Lamentablemente, el que sí ha sido sustituido es el debate riguroso que Colombia debe dar sobre esta cuestión. Esa discusión necesaria ha sido reemplazada por una narrativa simplista según la cual la propuesta de cadena perpetua revisable obedece a un “populismo punitivo”, expresión empleada por los mismos que prefieren claudicar ante el terrorismo y tratar asimétricamente a los delincuentes brindando impunidad y curules gratis a reclutadores y violadores de niños que luego usan como escudos humanos. Esto, que contradice el principio de igualdad ante la ley, conquista de la humanidad y eje del Estado de derecho, es lo realmente regresivo. Y la Constitución no se sustituye cuando los congresistas, “representantes del pueblo” según su texto, legislan como lo prometieron en campaña, sino cuando los jueces revocan decisiones democráticas, socavan la independencia del legislativo y dirigen la política criminal del Estado, en teoría tarea del ejecutivo.

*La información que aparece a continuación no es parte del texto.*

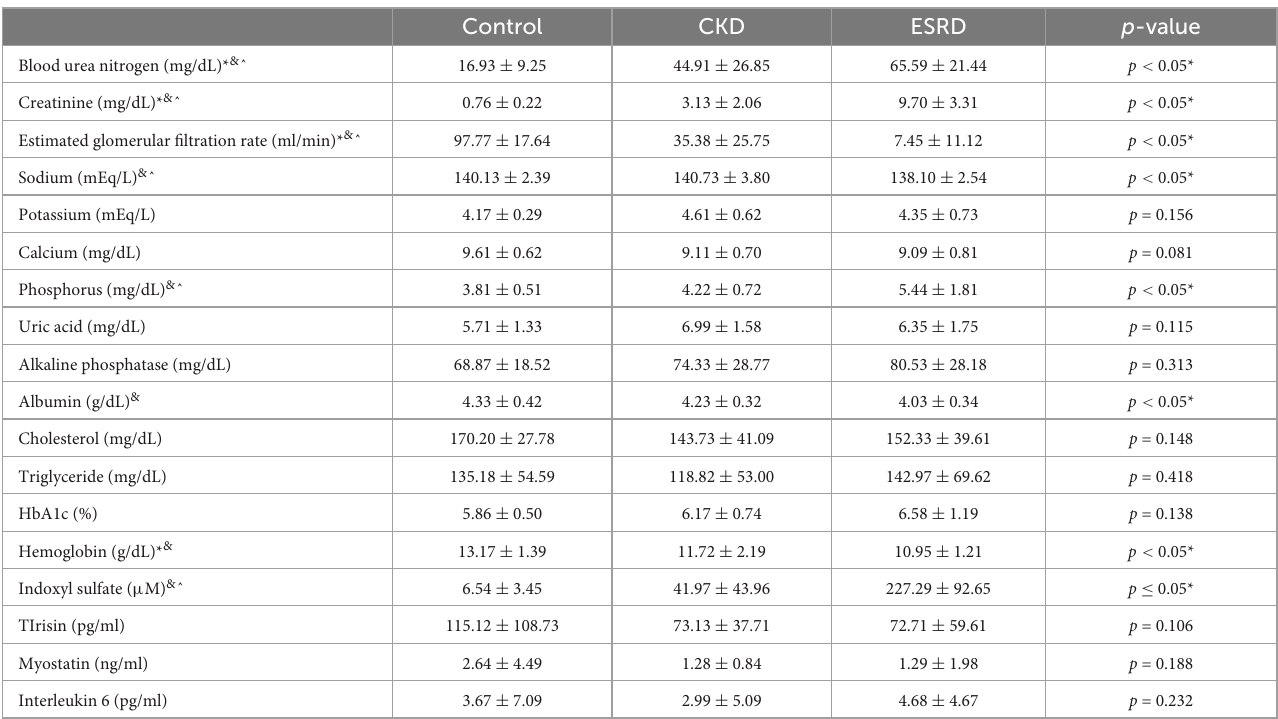
TABLE 3 Hematological and biochemical results by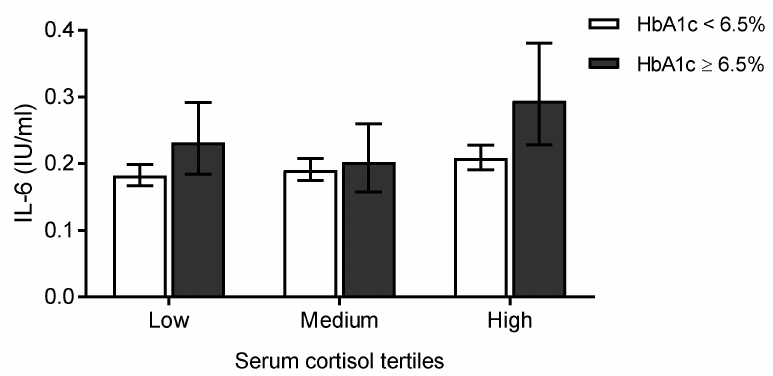
Figure A1. Association of serum cortisol, Interleukin-6 (IL-6) and HbA1c.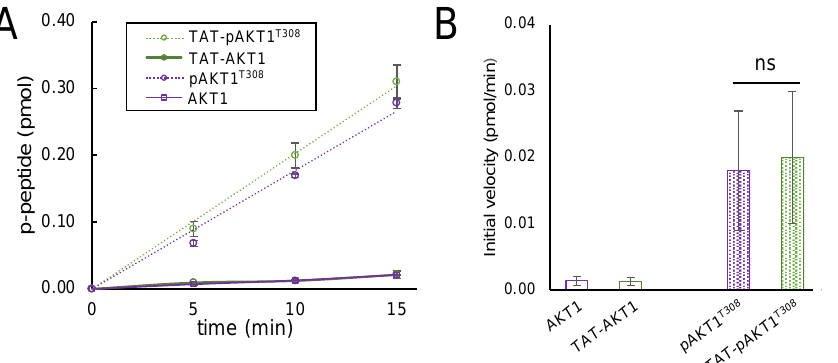
Figure 2. Enzymatic activity of AKT1 is dependent on phosphorylation at Thr308 and was not affected by fusion of AKT1 to the cell penetrating TAT-tag. ( A ) Time courses and ( B ) initial velocity of three independent in vitro kinase activity assays. AKT1 variants were incubated with a GSK-3 β substrate peptide and [γ - 32 P]- ATP and spotted on filter paper. Unreacted [γ - 32 P]-ATP was washed away and reaction products visualized by phosphorimaging (Figure S3) and quantified. AKT1 (purple) and TAT-AKT1 (green) did not show significant activity above background, whereas pAKT1 T308 (purple dotted) and TAT-pAKT1 T308 (green dotted) were enzymatically active. The TAT-tag did not significantly alter pAKT1 T308 activity. Significant differences were calculated by two-tailed t-test (ns – not significant).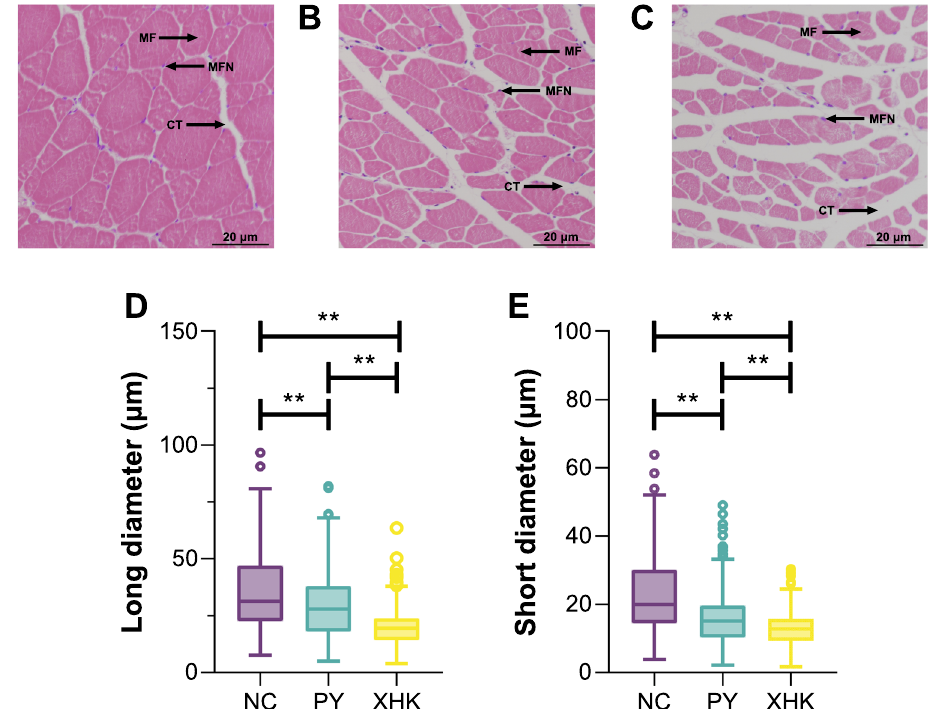
Fig. 1 Transections of muscle tissues and muscle fibres parameters of bighead carp from three groups. A NC diameter of muscle fibres; F short diameter of muscle fibres. (MF: muscle fibre; MFN: muscle fibre nucleus; CT: connective tissue). Significance levels with *, **, and *** represent FDR < 0.05, 0.01, and 0.001 between groups, respectively (Kruskal-Wallis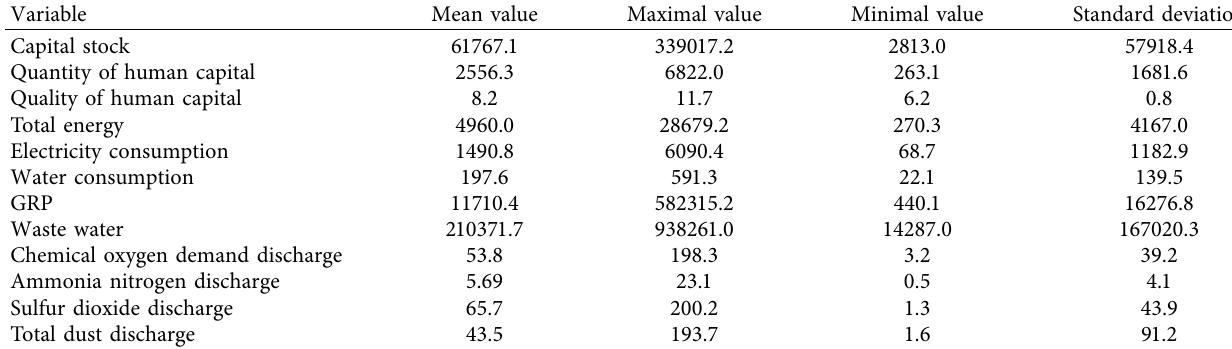
Table 1: Descriptive statistics of input and output variables.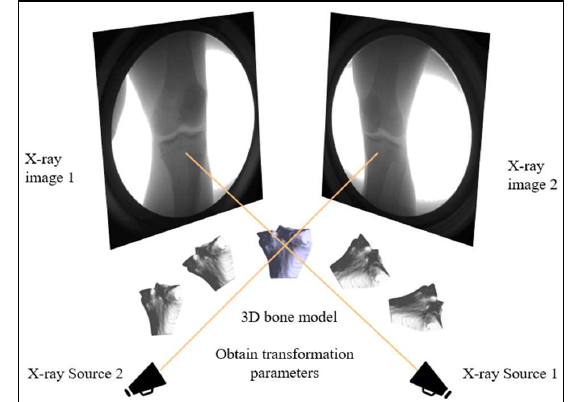
Figure 2. Illustration of the transformation parameter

El fallo de la Corte envía un pésimo mensaje a la sociedad, que se siente indefensa en medio de la actual ola de inseguridad porque los criminales terminan siendo mejor tratados que las víctimas, como si valiera más la dignidad del asesino y violador que la dignidad del niño. Como la Corte venció pero no convenció, seguiremos trabajando por los derechos de los niños, tarea que no es de ahora sino de siempre.
Encima. Colombia debe defender su soberanía y sus derechos en el archipiélago de San Andrés, Providencia y Santa Catalina de la tiranía nicaragüense. Mejor convivir con tensiones diplomáticas que ceder el mar de la patria por hipocresía protocolaria.